# What is required
Tally up the lines in the following entries where the string "root" appears, and answer with the number alone.

# Supplied records

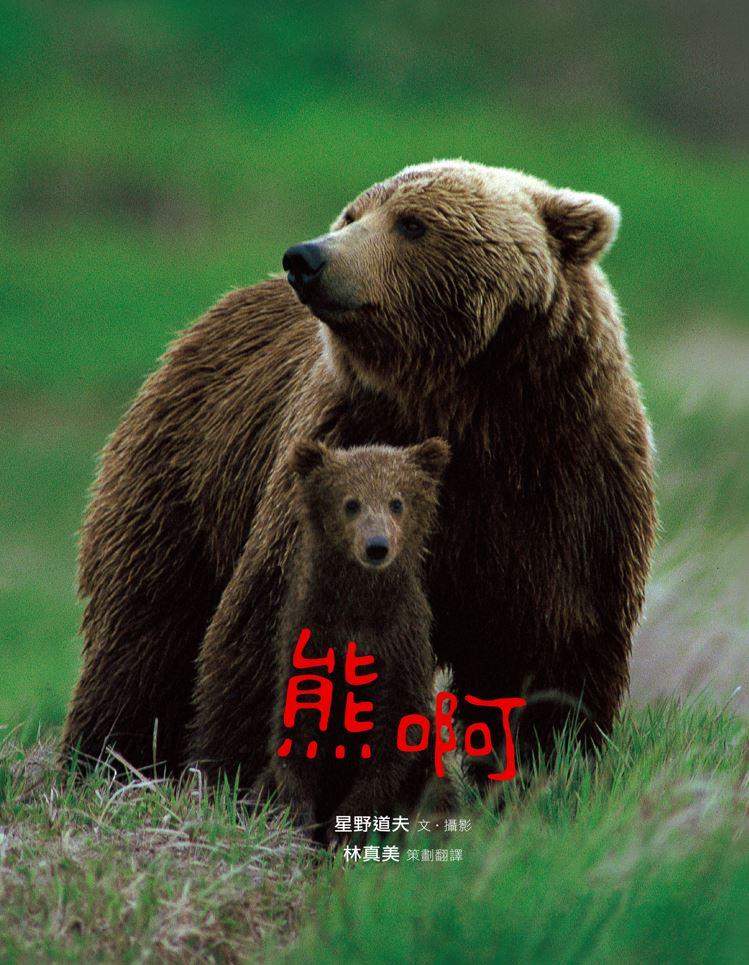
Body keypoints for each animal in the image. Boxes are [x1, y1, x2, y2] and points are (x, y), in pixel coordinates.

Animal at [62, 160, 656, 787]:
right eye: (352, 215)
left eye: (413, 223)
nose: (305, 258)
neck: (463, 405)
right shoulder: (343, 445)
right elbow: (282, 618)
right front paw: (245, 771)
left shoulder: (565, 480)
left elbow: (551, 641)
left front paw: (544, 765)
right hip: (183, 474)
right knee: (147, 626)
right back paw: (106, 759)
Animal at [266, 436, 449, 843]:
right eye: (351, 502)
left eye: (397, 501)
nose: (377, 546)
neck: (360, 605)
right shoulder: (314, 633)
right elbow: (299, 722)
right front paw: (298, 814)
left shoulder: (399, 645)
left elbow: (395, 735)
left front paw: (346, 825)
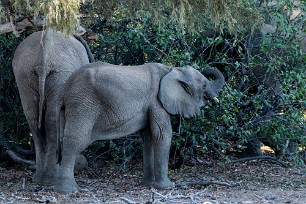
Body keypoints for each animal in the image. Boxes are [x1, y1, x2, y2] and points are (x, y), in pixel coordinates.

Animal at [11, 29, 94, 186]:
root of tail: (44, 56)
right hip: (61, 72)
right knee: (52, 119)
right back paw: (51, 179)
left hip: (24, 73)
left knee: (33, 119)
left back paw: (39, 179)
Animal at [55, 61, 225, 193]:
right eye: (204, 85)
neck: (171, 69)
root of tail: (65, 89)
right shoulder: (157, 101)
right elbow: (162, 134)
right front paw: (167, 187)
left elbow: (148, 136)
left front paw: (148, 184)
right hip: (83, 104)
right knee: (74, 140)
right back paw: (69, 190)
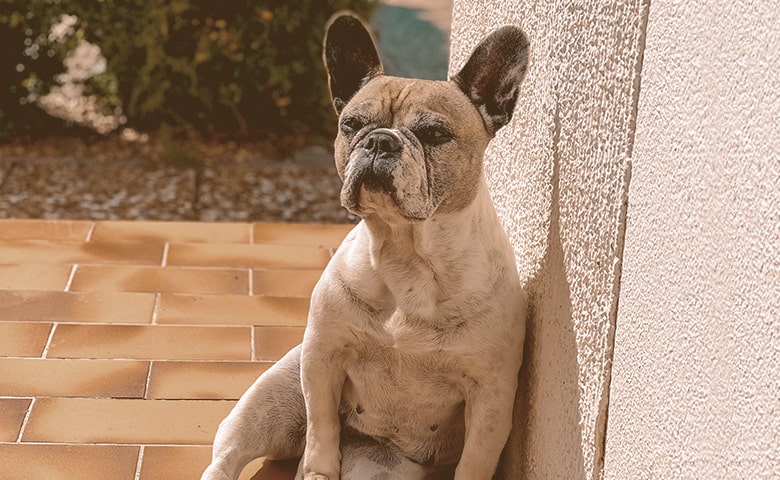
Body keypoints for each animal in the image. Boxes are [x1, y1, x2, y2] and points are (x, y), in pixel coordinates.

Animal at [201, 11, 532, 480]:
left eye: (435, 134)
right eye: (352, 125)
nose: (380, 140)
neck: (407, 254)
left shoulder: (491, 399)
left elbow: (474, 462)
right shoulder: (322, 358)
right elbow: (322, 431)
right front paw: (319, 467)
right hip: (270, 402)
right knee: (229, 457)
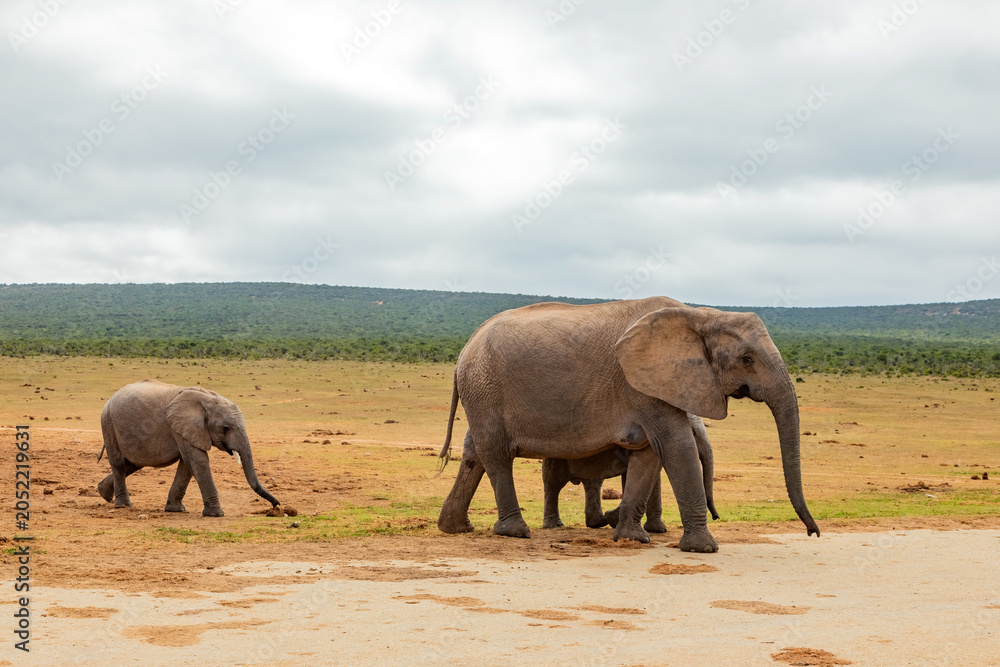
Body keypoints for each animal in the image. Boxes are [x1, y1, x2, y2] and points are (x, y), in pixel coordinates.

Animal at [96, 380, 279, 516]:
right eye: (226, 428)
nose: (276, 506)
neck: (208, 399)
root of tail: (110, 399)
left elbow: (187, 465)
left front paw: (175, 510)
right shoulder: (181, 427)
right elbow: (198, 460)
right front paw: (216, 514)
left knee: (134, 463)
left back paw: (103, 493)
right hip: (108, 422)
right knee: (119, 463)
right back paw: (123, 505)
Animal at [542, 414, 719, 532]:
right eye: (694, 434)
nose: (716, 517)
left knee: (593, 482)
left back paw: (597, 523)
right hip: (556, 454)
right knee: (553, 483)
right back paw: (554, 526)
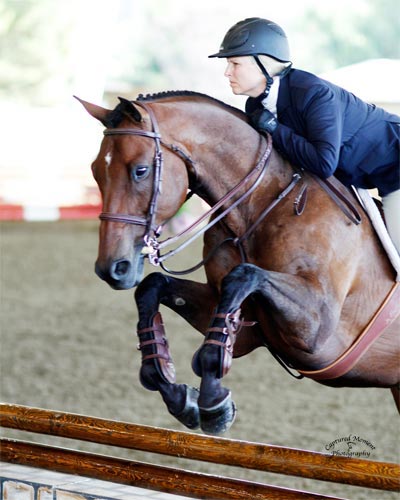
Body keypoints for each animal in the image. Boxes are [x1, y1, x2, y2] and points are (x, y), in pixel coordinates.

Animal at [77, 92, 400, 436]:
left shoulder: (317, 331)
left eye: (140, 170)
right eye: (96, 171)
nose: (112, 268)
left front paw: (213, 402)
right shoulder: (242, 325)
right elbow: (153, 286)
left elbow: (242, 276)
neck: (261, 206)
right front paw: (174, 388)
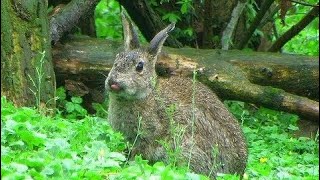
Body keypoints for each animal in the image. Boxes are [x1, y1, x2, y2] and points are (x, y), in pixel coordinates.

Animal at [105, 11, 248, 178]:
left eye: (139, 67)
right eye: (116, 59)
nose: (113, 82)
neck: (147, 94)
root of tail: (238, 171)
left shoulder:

# Finished exercise
4